The Guide towards Preservation
DDT, or dichlorodiphenyltrichloroethane, was a popular insecticide misused by both private industries and the United States Government back in 1950s. The use of DDT ranged from protecting crops to bug spray. While trying to combat mosquito infestations, the state of Massachusetts at the time sent around planes to spray DDT through fields. When DDT not only killed the mosquitoes but also the cordial songbirds in her area, Olga Huckins fervently wrote to dear friend and conservationist Rachel Carson about the issue. Inspired, Rachel Carson published her most momentous work, Silent Spring. Carson’s book, for which she spent countless hours researching, critiques the haphazard use of pesticides, such as DDT, and the torrential environmental impact that they have. Carson uses the book to attack the chemical industry and the reckless misinformation substantial private corporations presented to the public. These large companies attacked Carson and her work, going as far as spending $250,000 on a movement to disparage her. However, no sum of funds was able to compete with the immense influence that Carson’s work had. Silent Spring spurred the environmental movement not just in the US, but throughout the entire world. This inspired environmental movement would eventually elicit the creation of the Environmental Protection Agency. In the light of it all, her work provoked the passing of legislation that banned the use of DDT nationwide, much to Huckins’ pleasure. Although Carson passed just two years after publishing Silent Spring, due credit was given when President Jimmy Carter presented her with the Presidential Medal of Freedom. Carson’s efforts not only brought up controversy, but also brought great acclaim. If not for her work, the entire world would have been suffering from immense environmental damage. Just by writing a book, Carson was able to revolutionize the American mindset on the environment and spark the large-scale awareness movements so prevalent today.

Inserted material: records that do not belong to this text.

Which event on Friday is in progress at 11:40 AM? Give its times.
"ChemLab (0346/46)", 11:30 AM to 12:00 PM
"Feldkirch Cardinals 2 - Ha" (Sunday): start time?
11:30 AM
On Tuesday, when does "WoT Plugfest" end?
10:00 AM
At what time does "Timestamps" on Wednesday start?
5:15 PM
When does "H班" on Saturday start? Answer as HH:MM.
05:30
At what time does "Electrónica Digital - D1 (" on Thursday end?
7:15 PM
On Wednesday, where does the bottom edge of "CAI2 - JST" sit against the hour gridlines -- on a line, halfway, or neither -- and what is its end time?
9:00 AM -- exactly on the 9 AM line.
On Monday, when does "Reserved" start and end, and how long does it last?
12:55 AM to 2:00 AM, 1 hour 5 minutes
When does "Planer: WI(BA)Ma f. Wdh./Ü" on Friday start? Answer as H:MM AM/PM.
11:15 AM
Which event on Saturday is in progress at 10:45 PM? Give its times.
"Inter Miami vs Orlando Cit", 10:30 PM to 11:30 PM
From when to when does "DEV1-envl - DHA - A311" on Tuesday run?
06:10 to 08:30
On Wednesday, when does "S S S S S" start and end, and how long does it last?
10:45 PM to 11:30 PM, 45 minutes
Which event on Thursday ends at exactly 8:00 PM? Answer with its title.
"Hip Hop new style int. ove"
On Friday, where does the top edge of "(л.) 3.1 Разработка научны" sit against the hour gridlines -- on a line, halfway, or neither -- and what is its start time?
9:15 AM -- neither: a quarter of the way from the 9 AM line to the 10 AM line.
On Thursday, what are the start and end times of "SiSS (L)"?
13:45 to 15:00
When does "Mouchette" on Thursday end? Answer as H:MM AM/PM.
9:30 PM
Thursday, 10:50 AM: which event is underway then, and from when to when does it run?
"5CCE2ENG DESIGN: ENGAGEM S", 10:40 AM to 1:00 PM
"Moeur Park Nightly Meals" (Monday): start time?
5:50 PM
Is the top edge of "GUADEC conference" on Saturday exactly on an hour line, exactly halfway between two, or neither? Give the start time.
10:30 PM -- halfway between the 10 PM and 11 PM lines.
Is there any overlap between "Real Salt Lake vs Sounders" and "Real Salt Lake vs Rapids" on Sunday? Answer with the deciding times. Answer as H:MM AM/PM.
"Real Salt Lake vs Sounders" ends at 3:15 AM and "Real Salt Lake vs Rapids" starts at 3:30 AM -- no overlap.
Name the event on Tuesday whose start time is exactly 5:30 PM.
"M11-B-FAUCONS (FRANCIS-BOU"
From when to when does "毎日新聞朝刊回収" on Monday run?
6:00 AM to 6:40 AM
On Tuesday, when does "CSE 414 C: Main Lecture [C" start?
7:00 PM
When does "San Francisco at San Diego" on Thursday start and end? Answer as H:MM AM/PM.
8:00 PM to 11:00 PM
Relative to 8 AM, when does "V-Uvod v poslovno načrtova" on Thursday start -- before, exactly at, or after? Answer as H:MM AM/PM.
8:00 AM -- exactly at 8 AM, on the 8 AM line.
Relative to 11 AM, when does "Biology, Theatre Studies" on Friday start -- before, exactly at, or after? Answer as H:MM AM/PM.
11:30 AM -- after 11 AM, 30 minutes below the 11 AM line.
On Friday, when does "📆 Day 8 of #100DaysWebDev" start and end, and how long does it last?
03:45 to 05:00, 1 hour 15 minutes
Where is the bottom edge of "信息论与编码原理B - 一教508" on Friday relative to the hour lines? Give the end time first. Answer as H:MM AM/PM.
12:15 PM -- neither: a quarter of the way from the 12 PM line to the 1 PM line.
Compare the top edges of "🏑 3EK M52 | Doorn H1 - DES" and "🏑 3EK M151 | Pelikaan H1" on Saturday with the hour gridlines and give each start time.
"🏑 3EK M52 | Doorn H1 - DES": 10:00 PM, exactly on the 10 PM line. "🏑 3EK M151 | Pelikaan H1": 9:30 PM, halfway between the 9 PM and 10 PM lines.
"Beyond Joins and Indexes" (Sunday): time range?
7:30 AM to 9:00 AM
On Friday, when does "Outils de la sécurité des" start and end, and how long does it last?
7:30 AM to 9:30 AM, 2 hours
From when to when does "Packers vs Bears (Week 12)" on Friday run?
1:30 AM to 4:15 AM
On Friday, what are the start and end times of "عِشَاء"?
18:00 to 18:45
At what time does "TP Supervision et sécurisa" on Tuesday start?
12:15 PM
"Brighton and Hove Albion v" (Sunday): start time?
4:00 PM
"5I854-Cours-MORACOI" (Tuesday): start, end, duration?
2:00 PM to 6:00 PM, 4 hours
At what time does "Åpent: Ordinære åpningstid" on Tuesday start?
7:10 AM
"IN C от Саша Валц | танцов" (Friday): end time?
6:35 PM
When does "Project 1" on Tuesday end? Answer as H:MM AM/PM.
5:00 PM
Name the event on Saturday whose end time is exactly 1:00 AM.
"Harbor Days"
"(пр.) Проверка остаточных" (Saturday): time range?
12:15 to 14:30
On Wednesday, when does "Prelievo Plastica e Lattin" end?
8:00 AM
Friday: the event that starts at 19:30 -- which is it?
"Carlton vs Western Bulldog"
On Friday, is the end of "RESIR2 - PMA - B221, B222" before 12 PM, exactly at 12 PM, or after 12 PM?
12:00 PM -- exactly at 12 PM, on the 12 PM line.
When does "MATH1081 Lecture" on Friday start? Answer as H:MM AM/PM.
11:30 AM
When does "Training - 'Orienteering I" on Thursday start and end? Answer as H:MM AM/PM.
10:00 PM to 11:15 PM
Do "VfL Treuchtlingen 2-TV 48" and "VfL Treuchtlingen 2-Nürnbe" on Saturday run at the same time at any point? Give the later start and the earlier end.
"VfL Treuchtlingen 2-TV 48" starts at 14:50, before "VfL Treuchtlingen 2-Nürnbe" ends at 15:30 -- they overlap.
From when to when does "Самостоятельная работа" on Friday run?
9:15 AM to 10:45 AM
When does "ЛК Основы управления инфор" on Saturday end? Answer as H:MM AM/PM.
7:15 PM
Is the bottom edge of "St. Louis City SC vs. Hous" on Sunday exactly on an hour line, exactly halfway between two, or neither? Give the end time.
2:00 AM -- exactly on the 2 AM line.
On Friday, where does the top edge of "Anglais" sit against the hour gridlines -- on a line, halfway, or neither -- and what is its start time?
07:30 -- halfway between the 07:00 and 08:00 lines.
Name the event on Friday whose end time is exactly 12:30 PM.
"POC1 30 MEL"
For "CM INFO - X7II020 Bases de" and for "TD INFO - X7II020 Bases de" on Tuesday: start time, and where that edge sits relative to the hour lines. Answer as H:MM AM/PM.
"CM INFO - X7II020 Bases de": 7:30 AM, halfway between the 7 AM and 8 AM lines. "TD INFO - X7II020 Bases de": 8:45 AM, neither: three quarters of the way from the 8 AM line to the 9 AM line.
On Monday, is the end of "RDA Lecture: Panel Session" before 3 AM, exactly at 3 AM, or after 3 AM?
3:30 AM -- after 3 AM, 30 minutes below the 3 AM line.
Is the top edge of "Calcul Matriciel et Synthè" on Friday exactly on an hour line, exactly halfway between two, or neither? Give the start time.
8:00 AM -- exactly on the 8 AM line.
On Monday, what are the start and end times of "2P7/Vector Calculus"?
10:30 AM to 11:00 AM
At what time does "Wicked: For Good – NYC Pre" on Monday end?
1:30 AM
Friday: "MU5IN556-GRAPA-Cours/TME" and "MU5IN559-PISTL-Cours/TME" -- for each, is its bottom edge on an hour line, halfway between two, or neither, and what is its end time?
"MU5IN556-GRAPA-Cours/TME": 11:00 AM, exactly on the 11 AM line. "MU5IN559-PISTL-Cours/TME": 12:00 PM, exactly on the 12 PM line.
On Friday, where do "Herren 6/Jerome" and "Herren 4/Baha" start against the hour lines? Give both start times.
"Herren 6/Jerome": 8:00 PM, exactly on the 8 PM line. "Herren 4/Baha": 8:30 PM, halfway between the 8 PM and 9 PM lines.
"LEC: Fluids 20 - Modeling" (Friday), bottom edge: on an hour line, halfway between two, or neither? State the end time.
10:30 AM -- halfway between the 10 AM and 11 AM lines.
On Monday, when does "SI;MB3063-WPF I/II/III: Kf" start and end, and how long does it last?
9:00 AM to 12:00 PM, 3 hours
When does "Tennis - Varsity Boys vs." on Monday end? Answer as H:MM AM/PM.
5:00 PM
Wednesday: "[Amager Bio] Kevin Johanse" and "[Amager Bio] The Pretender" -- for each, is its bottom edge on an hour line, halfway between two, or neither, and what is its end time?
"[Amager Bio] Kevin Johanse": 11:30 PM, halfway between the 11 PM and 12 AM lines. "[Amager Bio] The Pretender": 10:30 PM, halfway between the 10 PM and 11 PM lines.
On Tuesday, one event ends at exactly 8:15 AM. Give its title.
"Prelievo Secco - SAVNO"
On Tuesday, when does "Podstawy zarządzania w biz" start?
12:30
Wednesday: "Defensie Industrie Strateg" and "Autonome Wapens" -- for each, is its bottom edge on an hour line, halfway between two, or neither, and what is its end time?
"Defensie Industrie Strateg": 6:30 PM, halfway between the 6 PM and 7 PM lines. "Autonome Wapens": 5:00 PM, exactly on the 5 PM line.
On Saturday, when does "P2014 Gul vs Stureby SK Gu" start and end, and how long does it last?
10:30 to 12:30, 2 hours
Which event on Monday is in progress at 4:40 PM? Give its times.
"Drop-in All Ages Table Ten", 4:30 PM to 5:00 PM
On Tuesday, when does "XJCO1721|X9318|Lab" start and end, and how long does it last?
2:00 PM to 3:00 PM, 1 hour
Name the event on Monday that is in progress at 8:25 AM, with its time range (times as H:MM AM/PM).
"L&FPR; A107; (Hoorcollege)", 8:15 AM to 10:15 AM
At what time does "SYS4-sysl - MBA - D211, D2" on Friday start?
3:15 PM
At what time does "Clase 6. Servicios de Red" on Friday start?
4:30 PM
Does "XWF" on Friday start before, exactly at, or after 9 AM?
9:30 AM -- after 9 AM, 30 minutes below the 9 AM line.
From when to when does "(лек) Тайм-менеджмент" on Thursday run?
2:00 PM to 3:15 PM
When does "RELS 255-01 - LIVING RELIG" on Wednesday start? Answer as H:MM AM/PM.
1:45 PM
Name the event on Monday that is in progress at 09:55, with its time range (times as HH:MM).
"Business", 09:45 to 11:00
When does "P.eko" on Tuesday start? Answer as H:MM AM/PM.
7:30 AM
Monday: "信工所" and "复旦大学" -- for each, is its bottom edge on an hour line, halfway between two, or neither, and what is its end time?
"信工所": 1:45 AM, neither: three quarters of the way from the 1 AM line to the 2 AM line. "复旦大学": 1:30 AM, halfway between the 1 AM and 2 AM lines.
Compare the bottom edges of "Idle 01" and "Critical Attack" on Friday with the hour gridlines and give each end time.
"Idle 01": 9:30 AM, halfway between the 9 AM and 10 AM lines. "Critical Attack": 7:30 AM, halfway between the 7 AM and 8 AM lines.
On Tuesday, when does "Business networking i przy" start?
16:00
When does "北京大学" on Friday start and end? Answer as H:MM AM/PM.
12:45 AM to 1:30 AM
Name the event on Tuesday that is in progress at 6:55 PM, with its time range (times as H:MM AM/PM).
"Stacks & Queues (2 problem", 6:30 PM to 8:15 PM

The Enchantress of Numbers
When the modern notion of a computer was not yet popular, the theory behind it slowly developed in the mind of Charles Babbage. His work on this “Analytical Engine” was deeply studied by Ada Lovelace, a close friend and mentee. Although the engine itself was never built, its designs contained the modern elements of what we now consider a computer. When Italian mathematician Luigi Menabrea wrote a short article on Babbage’s Analytical Engine, Babbage recognized Lovelace’s undying intrigue in the machine and asked her to translate and expand on the article. Lovelace came back with notes and ideas of her own, three times longer than the original article itself. This document later became published as “Sketch of the Analytical Engine, with Notes from the Translator.” In these extensive ‘notes’, Lovelace not only describes the machine, but expands on its possible uses. Lovelace was able to recognize the versatility of the Analytical Engine, including its potential to create music and manipulate symbols, that even Babbage and his assistants could not point out. Likewise, Lovelace’s notes also include what is now known as the first computer program. Although Babbage had written a few programs of his own, none were as pervasive and exhaustive as those composed by Lovelace. Lovelace’s computer programs were so influential that they were a key component in Alan Turing’s creation of the first computer in the 1940s. While Lovelace may not have been able to see her programs in action, or even work with a finished computer, her contributions pioneered the field of computer science. Her work was an indispensable stepping-stone to the development of computers.